New Open-Source Framework Tackles 'Hard Mode' Automated Theorem Proving
Researchers introduce a framework for 'Hard Mode' theorem proving, where AI must discover answers independently. They release two expert-annotated benchmarks to advance this challenging research area.

Researchers have developed an open-source framework designed to push the boundaries of automated theorem proving (ATP) in Lean 4. The framework introduces 'Hard Mode,' a stricter setting where AI systems must independently discover the answer before constructing a formal proof. This contrasts with the more common 'Easy Mode,' where the answer is embedded in the problem statement.

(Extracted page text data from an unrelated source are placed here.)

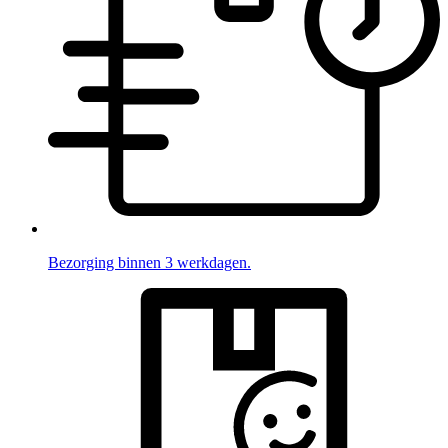
Bezorging binnen 3 werkdagen.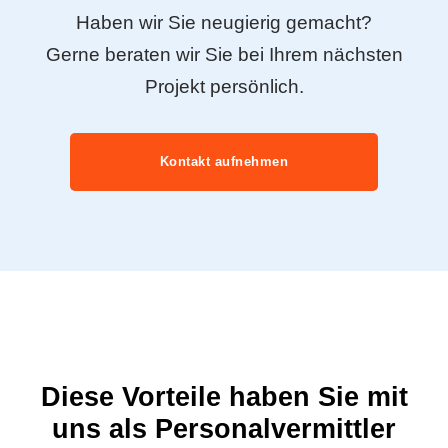
Haben wir Sie neugierig gemacht?
Gerne beraten wir Sie bei Ihrem nächsten
Projekt persönlich.
Kontakt aufnehmen
Diese Vorteile haben Sie mit
uns als Personalvermittler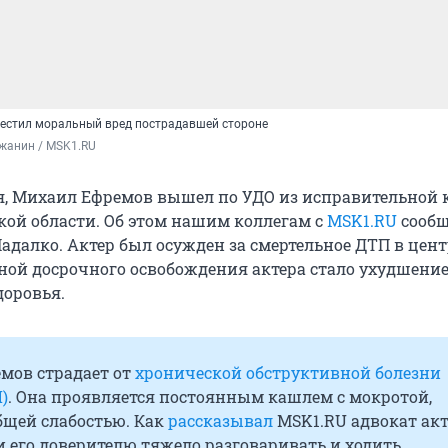
естил моральный вред пострадавшей стороне
жанин / MSK1.RU
еля, Михаил Ефремов вышел по УДО из исправительной
ской области. Об этом нашим коллегам с
MSK1.RU
сообщ
адалко. Актер был осужден за смертельное ДТП в цент
ой досрочного освобождения актера стало ухудшени
доровья.
мов страдает от
хронической обструктивной болезни
)
. Она проявляется постоянным кашлем с мокротой,
бщей слабостью. Как
рассказывал
MSK1.RU адвокат акт
 его доверителю тяжело разговаривать и ходить.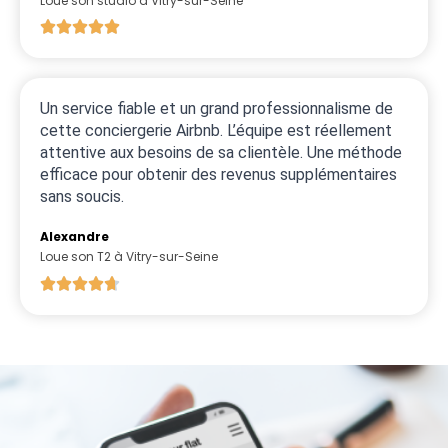
Loue son studio à Vitry-sur-Seine
Un service fiable et un grand professionnalisme de
cette conciergerie Airbnb. L’équipe est réellement
attentive aux besoins de sa clientèle. Une méthode
efficace pour obtenir des revenus supplémentaires
sans soucis.
Alexandre
Loue son T2 à Vitry-sur-Seine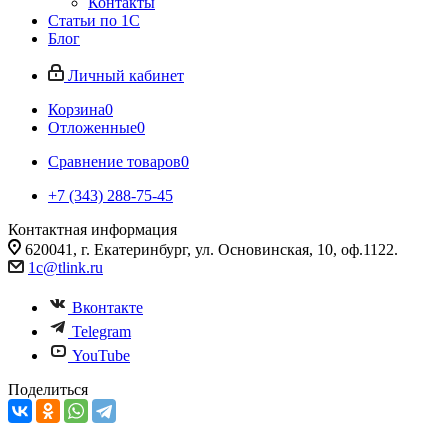
Контакты
Статьи по 1С
Блог
Личный кабинет
Корзина
0
Отложенные
0
Сравнение товаров
0
+7 (343) 288-75-45
Контактная информация
620041, г. Екатеринбург, ул. Основинская, 10, оф.1122.
1c@tlink.ru
Вконтакте
Telegram
YouTube
Поделиться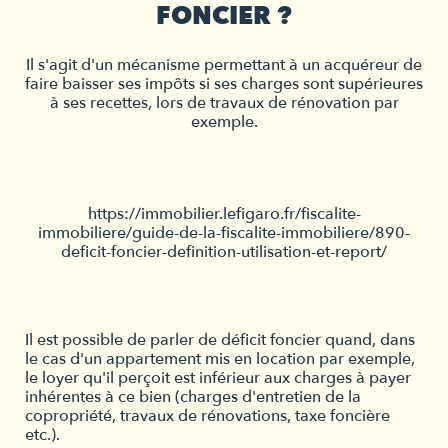
FONCIER ?
Il s'agit d'un mécanisme permettant à un acquéreur de
faire baisser ses impôts si ses charges sont supérieures
à ses recettes, lors de travaux de rénovation par
exemple.
https://immobilier.lefigaro.fr/fiscalite-
immobiliere/guide-de-la-fiscalite-immobiliere/890-
deficit-foncier-definition-utilisation-et-report/
Il est possible de parler de déficit foncier quand, dans
le cas d'un appartement mis en location par exemple,
le loyer qu'il perçoit est inférieur aux charges à payer
inhérentes à ce bien (charges d'entretien de la
copropriété, travaux de rénovations, taxe foncière
etc.).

The significance of this work lies in its potential to provide a more realistic assessment of AI capabilities in theorem proving. Current benchmarks often simplify the task, leading to overly optimistic estimates of model performance. By releasing two expert-annotated Hard Mode variants of widely-used ATP benchmarks, MiniF2F-Hard and FIMO-Hard, the researchers aim to foster more rigorous and practical research in the field.
The release of these benchmarks is expected to spur further innovation in AI-driven theorem proving. Researchers and developers can now test and refine their models in a more challenging and realistic environment. The open-source nature of the framework ensures that the community can collaborate and build upon this work, potentially leading to breakthroughs in automated reasoning and formal verification.